Hope Floats

Friday 22 February 2008
Posted by Neugier

It is a humid, cold day here in the Tennesse valley.
At least it looks that way from my office in the governmental building.
The two floors immediately above me are full of court rooms, which will process over two hundred cases today; everything from marriages and divorces to murder and mayhem.
The windows behind me face the Tennessee River. The windows are rattling now, louder and louder, shouting the anguish of lives in pain.
My windows rattle everytime the inmates in the two floors immediately below me shake the bars of their jail cells and bang on the pipes. Sometimes their food is late. Sometimes their cells are too cold. Sometimes it is the only control they can exert over their own lives: shaking their prison bars.
On either side of my window is a bridge; one is green painted steel. The other is concrete streaked with moss.
On the opposite side of the river, the Baptist Hospital stares back at me through the morning fog, abandoned by the sun.
The steel bridge is the more popular of the two for suicide. Why? The dead won't say.
In the middle of a bridge standing on the edge, someone's child, someone's sister, someone's parent, someone's spouse looks down at the murky moving river which is their life. On one side of this lone figure are court rooms and prison bars, and on the other side, a hospital.
I and others on the river look on as a life arcs gracefully, silently, almost reverently through the cold misty air, the last seconds of a life ticking away, disappearing beneath the lapping waves.
The faces pressed against the windows across the river are silent. Wide eyes, tear stained faces, open silent mouths, tight heavy chests: "If only we could have treated him." The faces pressed against the windows on my side of the river are silent. Wide eyes, tear stained faces, open silent mouths, tight heavy chests: "If only we could have protected her."
Now more and more boats with flashing red lights and rubber-skinned divers churn through the water looking for the evidence of a departed soul.
Slowly but surely, one by one, the eyes in the windows steel furtive glances at their watches. How long do we weep? How long do we mourn? How long should we care? Mustn't life go on? Phones' incessant rings: a guilty jolt back from reality.

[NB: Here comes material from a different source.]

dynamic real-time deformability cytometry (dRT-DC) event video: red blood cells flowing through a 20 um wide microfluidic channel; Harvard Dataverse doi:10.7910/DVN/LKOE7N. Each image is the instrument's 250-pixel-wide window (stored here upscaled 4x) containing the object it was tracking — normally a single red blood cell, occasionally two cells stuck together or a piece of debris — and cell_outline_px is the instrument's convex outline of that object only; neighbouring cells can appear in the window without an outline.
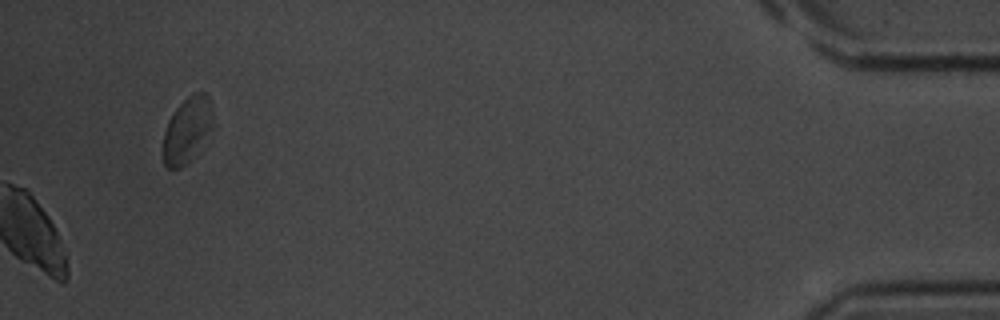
{"species": "common noctule bat (a hibernating species)", "species_latin": "Nyctalus noctula", "temperature_condition": "room temperature", "stored_images_in_passage": 40, "camera_frame_rate_fps": 3000, "um_per_image_px": 0.085, "animal": {"sex": "male", "body_mass_g": 20.1, "forearm_length_mm": 53.5}, "frame": {"image": 1, "passage_image": 40, "time_ms": 13.0, "image_size_px": [1000, 320], "cell_outline_px": [[212, 112], [208, 124], [204, 132], [188, 160], [180, 168], [168, 168], [164, 164], [164, 132], [168, 120], [176, 108], [192, 92], [204, 92], [208, 96], [212, 108]], "centroid_in_image_um": [15.81, 10.96], "position_along_channel_um": 419.4, "area_um2": 17.4}}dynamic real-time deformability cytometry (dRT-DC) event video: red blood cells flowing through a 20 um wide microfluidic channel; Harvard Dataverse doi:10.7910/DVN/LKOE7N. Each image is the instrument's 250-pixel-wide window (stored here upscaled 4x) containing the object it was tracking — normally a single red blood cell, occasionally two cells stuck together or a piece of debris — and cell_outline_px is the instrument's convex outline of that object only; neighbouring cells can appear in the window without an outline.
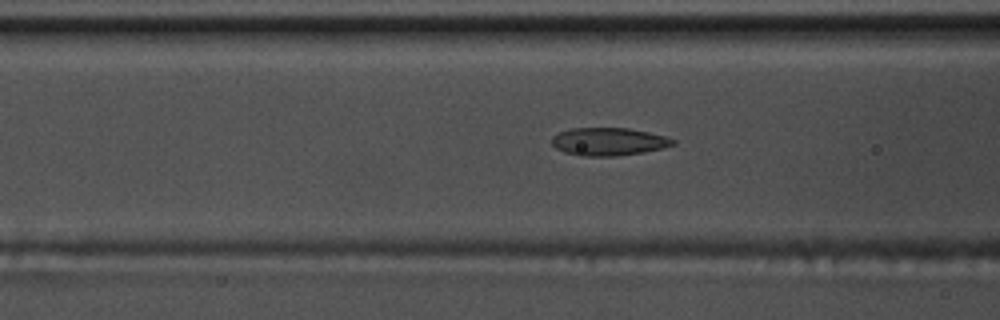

Tonight there will be an empty place at a dinner table, an empty pillow beside someone's head, an empty heart in someone's chest, an empty seat in a pew, an empty coffin to be bought, an empty grave to be filled.
In the film The African Queen, the heroes make a long, arduous journey down the river toward the sea, until their boat gets stranded on a dry riverbed. Too exhausted and exasperated to move, they give up and fall asleep. As the camera pans up to a view from above, we see that they are just around the bend from the ocean they seek. That night heavy rains fall and replenish the river, which floats the African Queen to the ocean. When the couple awakens in the morning, they realize they have arrived.
When something seems to be going wrong, hold space for the possibility that something bigger may be going right. Do all you can do peacefully on your own behalf, and let God support you in deeper ways than you can fathom. Hold the high watch and let God help you with the details. Your ship may be closer to the ocean than you know.
If you drown yourself in your river, you are missing the boat. Get in the boat of Hope in God and let your river take you into the vast ocean of God's blessings.